Dana tabarru’ peserta juga diinvestasikan menurut prinsip Syariah,  umumnya perusahaan
asuransi menggunakan akad Mudharabah untuk pengaturan bagi hasil keuntungan atas
investasi dana tabarru’, dengan demikian hasil dari investasi tersebut akan dibagi berdasarkan
kesepakatan perusahaan asuransi dengan peserta.

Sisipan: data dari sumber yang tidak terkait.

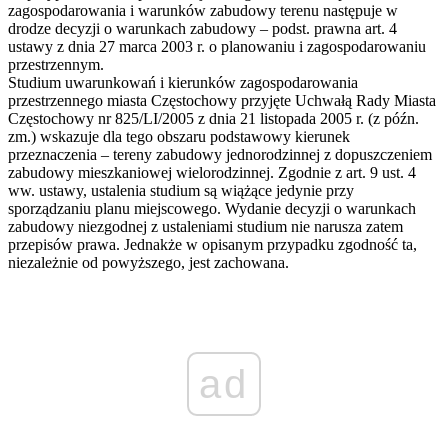
zagospodarowania i warunków zabudowy terenu następuje w
drodze decyzji o warunkach zabudowy – podst. prawna art. 4
ustawy z dnia 27 marca 2003 r. o planowaniu i zagospodarowaniu
przestrzennym.
Studium uwarunkowań i kierunków zagospodarowania
przestrzennego miasta Częstochowy przyjęte Uchwałą Rady Miasta
Częstochowy nr 825/LI/2005 z dnia 21 listopada 2005 r. (z późn.
zm.) wskazuje dla tego obszaru podstawowy kierunek
przeznaczenia – tereny zabudowy jednorodzinnej z dopuszczeniem
zabudowy mieszkaniowej wielorodzinnej. Zgodnie z art. 9 ust. 4
ww. ustawy, ustalenia studium są wiążące jedynie przy
sporządzaniu planu miejscowego. Wydanie decyzji o warunkach
zabudowy niezgodnej z ustaleniami studium nie narusza zatem
przepisów prawa. Jednakże w opisanym przypadku zgodność ta,
niezależnie od powyższego, jest zachowana.
ad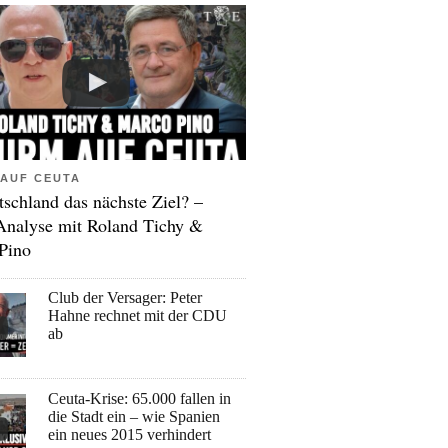
AUF CEUTA
tschland das nächste Ziel? –
Analyse mit Roland Tichy &
Pino
Club der Versager: Peter
Hahne rechnet mit der CDU
ab
Ceuta-Krise: 65.000 fallen in
die Stadt ein – wie Spanien
ein neues 2015 verhindert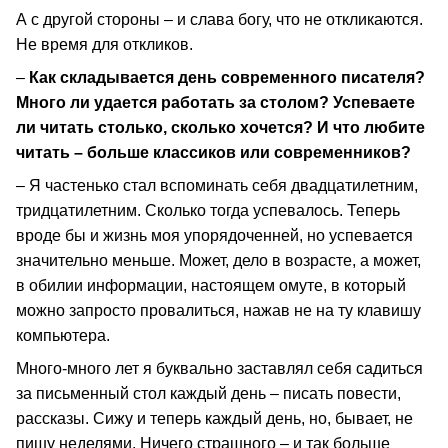
А с другой стороны – и слава богу, что не откликаются.
Не время для откликов.
–
Как складывается день современного писателя?
Много ли удается работать за столом? Успеваете
ли читать столько, сколько хочется? И что любите
читать – больше классиков или современников?
– Я частенько стал вспоминать себя двадцатилетним,
тридцатилетним. Сколько тогда успевалось. Теперь
вроде бы и жизнь моя упорядоченней, но успевается
значительно меньше. Может, дело в возрасте, а может,
в обилии информации, настоящем омуте, в который
можно запросто провалиться, нажав не на ту клавишу
компьютера.
Много-много лет я буквально заставлял себя садиться
за письменный стол каждый день – писать повести,
рассказы. Сижу и теперь каждый день, но, бывает, не
пишу неделями. Ничего страшного – и так больше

3) Agar tidak menjadi dana menganggur, dana tabarru dapat dikelola/diinvestasikan ke


bisnis, asalkan selalu tersedia saat dibutuhkan, dengan sifat dana yang harus tersedia
saat dibutuhkan kemana biasanya dana tabarru diinvestasikan? Dan berapa persen dana
tabarru yang boleh diinvestasikan? Apakah ada peraturan yang mengatur tentang hal ini,
atau sesuai kebijakan perusahaan?
Jawab:
untuk menghindari dana menganggur, dana tabarru dapat digunakan/diinvestasikan ke bisnis,
asalkan selalu tersedia saat dibutuhkan, dengan sifat dana yang harus tersedia saat
dibutuhkan dalam:
- pembayaran santunan kepada peserta yang mengalami musibah atau pihak lain yang berhak
- pembayaran reasuransi
- pembayaran kembali Qardh ke perusahaan
- pengembalian dana tabarru
Ujrah Pengelolaan Dana Nilai Tunai sebesar maksimum 1,5% (satu koma lima persen) dari
keseluruhan Dana Nilai Tunai para Peserta Ujrah Pengelolaan Dana Tabarru' adalah Ujrah yang
dikenakan sehubungan dengan pengelolaan aset Dana Tabarru' Ujrah Pengelolaan Dana
Tabarru' sebesar 0% (nol persen). peraturan terkait dana tabarru tersebut tertuang jelas dalam
Pasal 4 ayat (2) POJK 72/2016. 

4) Apabila terjadi kerugian saat perusahaan asuransi syariah menginvestasikan dana


pesertanya menggunakan akad mudharabah, apakah perusahaan asuransi syariah
menanggung kerugian tersebut 100%? Bagaimana jika menggunakan akad mudharabah
musytarakah?
Jawab:
Dalam akad mudharabah bila terjadi kerugian  dalam fatwanya, MUI menegaskan LKS sebagai
penyedia dana wajib ikut menanggung semua kerugian akibat dari mudharabah kecuali jika
mudharib (nasabah) melakukan kesalahan yang disengaja, lalai, atau menyalahi
perjanjian. Pada prinsipnya, dalam pembiayaan mudharabah tidak ada jaminan, namun agar
mudharib tidak melakukan penyimpangan, LKS dapat meminta jaminan dari mudharib atau pihak
ketiga. Jaminan ini hanya dapat dicairkan apabila mudharib terbukti melakukan pelanggaran
terhadap hal-hal yang telah disepakati bersama dalam akad. Biaya operasional selama
penempatan dana ini kemudian dibebankan kepada mudharib. Dalam hal penyandang dana
(LKS) tidak melakukan kewajiban atau melakukan pelanggaran terhadap kesepakatan, mudharib
berhak mendapat ganti rugi atau biaya yang telah dikeluarkan. MUI sendiri mengatur syarat
modal yang diberikan LKS kepada nasabahnya antara lain modal harus diketahui jumlah dan
jenisnya, Modal dapat berbentuk uang atau barang yang dinilai. Jika modal diberikan dalam
bentuk aset, maka aset tersebut harus dinilai pada waktu akad.
Sedangkan dalam akad mudharabah musytarakah apabila terjadi kerugian maka para musytarik
menanggung  kerugian sesuai dengan porsi modal yang disertakan.